Shearing in northern Southland on Friday February 9, Bond had to battle all the way with some feisty and large sheep to set a record of 458, six more than the previous record of 452 shorn by Kerri-Jo Te Huia in a Wairarapa woolshed six years ago.
Te Huia had shorn 101 in the opening two-hour run from the 5am start to breakfast and followed-up with successive 1hr 45min runs of 90, 87, 86, and 88. Bond opened with 98, followed by runs of 91, 88, 91 and 90.
Starting needing an average of 12.5834 ewes a quarter-hour to break the record, her 459 shorn (from which one was ruled-out by the World Sheep Shearing Record Society judges) averaged 12.75 a quarter-hour, and she achieved an average quality rating of 11.05 penalties, comfortably within the limit of 12.

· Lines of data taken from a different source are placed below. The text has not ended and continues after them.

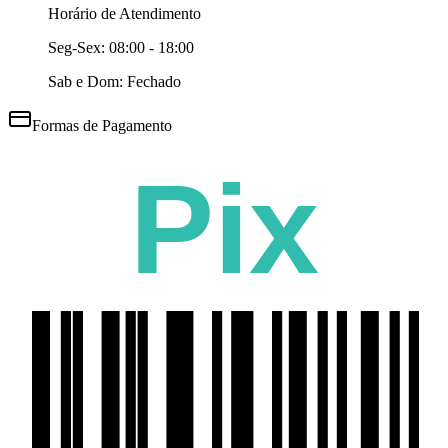
Horário de Atendimento
Seg-Sex:
08:00 - 18:00
Sab e Dom: Fechado
Formas de Pagamento
Pix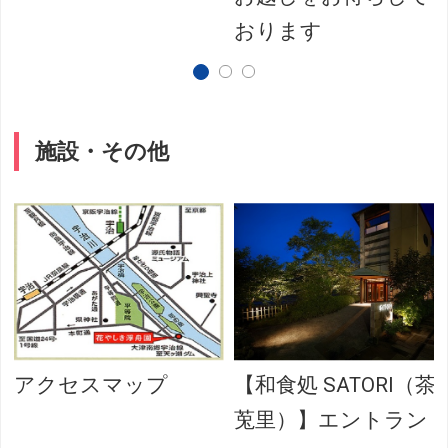
おります
施設・その他
アクセスマップ
【和食処 SATORI（茶
莵里）】エントラン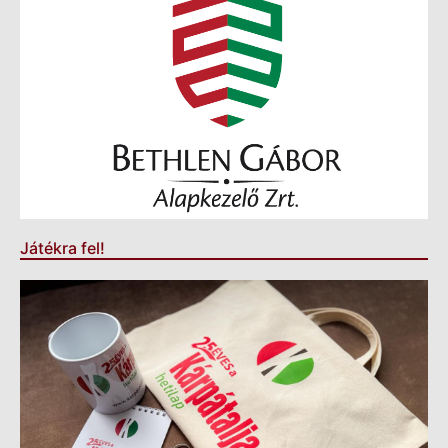
Játékra fel!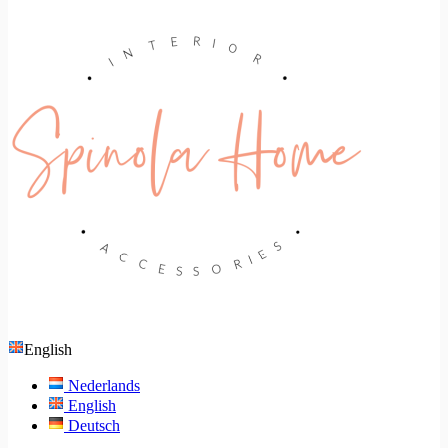
English
Nederlands
English
Deutsch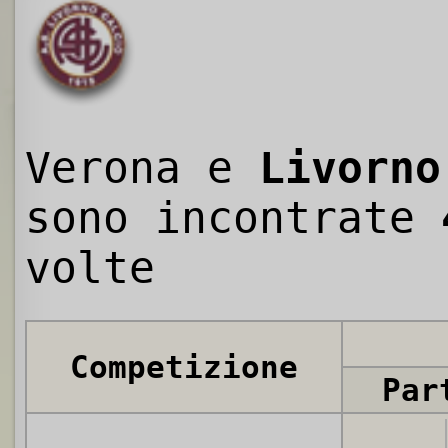
Verona e
Livorno
sono incontrate
volte
Competizione
Par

The record attempt took place at Centrehill Station, near Mossburn, where Bond on December 19 had set a lambs record of 720.

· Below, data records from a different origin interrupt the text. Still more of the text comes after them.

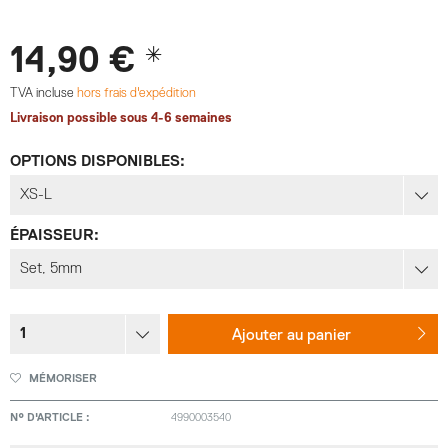
14,90 € *
TVA incluse
hors frais d'expédition
Livraison possible sous 4-6 semaines
OPTIONS DISPONIBLES:
ÉPAISSEUR:
Ajouter au
panier
MÉMORISER
N° D'ARTICLE :
4990003540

Bond had not been among those making any pre-record predictions, and the toughness of the day was highlighted by the fact that she finished seven short of the eight-hours record of 465, shorn over four runs of two hours each by Matawai farmer and shearer Catherine Mullooly on the remote West Coast of the North Island last month.
Like other record attempts Bond’s needed a large crew of helpers, who included beside urging her onto the pace shearing trainer Dwayne Black, who had held the nine-hour merino (finewool) ewes and lambs records simultaneously after his big efforts in Australia 20 years ago.
Others included record-tallies rival and friend Megan Whitehead and partner and shearer Cody Smith, woolhandlers Tatijana Keefe and Elsie Ratima, and Benjamin Duncan in her pen.
The record ended a frantic season of eight attempts in New Zealand in under eight weeks, each based on timing of sheep attaining qualifying the wool weights, the lambs required to have an average of at least 0.9kg of wool each and the ewes 3kg each.
The record’s rules, first written in the 1960s and rewritten in 1983, are based around the standard eight- and nine-hour day framework shorn in NZ woolsheds for more than a century.